Top of Exercise data

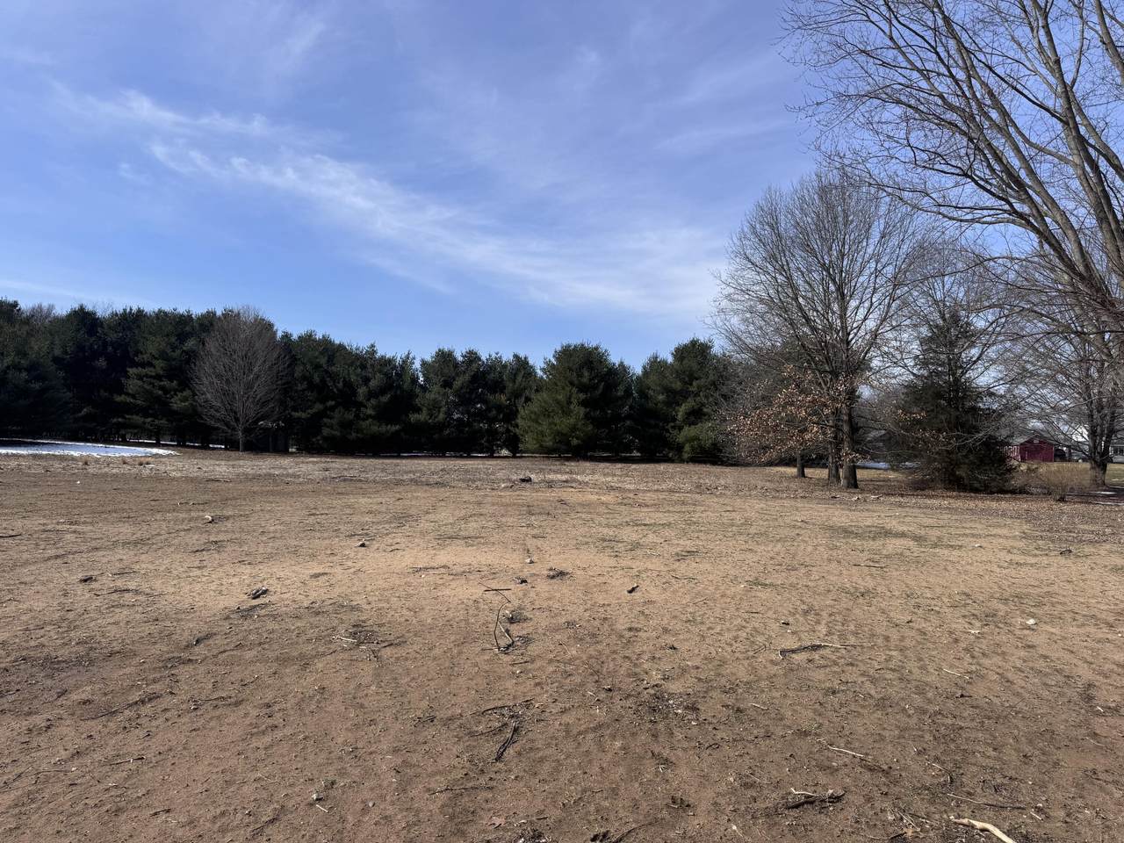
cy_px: 422
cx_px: 562
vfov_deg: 56.8
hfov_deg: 71.6
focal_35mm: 24
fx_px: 779
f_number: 1.78
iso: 80
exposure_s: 1/5814
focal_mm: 6.76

Bottom of Exercise data

Your goal:
Copy out the listing above in full and leave out its pictures.

Output of the task:
cy_px: 422
cx_px: 562
vfov_deg: 56.8
hfov_deg: 71.6
focal_35mm: 24
fx_px: 779
f_number: 1.78
iso: 80
exposure_s: 1/5814
focal_mm: 6.76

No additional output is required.